Special secretary at the ministry of petroleum S Sundareshan today confirmed having received the subsidy and said that the money was already disbursed to the respective oil companies.
With oil companies like BPCL, IOC and HPCL expected to make massive losses of nearly Rs45,000 crore in the current financial year, the petroleum ministry had asked for a cash subsidy of Rs31,700 crore and the Rs12,000 crore cash subsidy given is less than half the amount the oil companies were seeking.
Sundareshan said that IOC was given Rs7,000 crore, while BPCL and HPCL were collectively given Rs5,000 crore.
Petroleum minister Murli Deora said that the finance ministry will reimburse the losses incurred by the oil majors in selling kerosene and LPG. Although the ministry has received Rs12,000 crore from the finance ministry, Deora said he will have to find out ways to get the remaining amount.
Petroleum and natural gas secretary R S Pandey said that the oil companies will be reimbursed for losses only for kerosene and LPG, despite the oil companies losing Rs4,360 crore in the October-December quarter alone on sale of fuel like petrol and diesel.

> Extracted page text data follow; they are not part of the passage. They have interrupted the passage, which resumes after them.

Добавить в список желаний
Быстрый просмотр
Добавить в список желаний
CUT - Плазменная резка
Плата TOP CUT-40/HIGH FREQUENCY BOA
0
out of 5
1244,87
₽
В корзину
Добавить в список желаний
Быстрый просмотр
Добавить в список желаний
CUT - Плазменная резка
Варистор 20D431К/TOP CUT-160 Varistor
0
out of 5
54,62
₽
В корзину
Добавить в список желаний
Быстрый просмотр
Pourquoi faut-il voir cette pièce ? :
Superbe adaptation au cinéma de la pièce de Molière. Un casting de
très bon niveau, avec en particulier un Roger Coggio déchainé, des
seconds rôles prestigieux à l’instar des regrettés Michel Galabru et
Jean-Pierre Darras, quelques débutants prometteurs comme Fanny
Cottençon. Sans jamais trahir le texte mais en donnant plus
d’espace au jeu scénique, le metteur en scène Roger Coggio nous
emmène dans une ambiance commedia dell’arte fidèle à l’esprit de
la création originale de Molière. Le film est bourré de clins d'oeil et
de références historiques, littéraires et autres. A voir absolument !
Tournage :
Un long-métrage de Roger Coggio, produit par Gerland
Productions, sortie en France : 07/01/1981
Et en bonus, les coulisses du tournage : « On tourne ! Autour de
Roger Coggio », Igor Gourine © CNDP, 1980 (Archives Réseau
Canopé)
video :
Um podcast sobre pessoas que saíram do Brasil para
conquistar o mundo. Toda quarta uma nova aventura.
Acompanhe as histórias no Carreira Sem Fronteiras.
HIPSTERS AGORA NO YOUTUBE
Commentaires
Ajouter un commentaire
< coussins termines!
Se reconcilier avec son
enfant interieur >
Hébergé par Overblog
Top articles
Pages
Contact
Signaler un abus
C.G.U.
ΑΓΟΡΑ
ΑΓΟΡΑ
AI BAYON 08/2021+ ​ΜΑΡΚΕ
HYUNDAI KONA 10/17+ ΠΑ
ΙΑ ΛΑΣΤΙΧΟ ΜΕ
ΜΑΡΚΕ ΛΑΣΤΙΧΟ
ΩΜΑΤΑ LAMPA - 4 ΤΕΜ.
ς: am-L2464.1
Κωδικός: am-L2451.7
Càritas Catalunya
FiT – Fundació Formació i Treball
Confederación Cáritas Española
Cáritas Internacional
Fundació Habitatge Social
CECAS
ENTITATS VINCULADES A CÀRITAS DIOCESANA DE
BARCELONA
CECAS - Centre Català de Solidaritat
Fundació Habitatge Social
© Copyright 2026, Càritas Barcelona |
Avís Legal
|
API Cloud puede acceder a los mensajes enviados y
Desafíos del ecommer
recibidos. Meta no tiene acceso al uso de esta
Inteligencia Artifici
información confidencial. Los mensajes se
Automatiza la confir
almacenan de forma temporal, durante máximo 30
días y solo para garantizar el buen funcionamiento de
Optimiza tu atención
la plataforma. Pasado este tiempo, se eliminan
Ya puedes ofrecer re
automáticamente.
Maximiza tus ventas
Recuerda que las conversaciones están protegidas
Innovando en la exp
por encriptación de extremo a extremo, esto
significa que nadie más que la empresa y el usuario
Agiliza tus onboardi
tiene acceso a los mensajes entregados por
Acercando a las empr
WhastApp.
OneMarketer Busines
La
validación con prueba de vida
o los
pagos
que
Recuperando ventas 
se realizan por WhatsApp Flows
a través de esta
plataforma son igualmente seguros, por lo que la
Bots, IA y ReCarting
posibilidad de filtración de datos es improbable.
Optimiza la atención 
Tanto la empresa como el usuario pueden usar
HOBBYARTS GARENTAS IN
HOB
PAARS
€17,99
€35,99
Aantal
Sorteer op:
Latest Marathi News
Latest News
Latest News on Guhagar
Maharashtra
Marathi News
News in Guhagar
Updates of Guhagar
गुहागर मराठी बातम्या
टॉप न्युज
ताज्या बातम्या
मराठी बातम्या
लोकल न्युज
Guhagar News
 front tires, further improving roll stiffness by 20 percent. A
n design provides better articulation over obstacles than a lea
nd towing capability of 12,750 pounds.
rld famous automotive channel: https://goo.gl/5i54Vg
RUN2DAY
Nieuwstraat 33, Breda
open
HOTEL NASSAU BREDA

Earlier, the government had been issuing bonds to oil companies for selling oil at subsidised prices, but the government stopped the practice after the Reserve Bank of India stopped buying it due to the soaring fiscal deficit.
Unlike many other countries where the price of fuels sold locally is determined by the price in the international market, in India the state-run oil companies are forced to sell fuels at a highly subsidised rate even if the international prices of crude goes up.
This has resulted in the oil majors incurring heavy losses although the selling price is lower than the production or importing cost.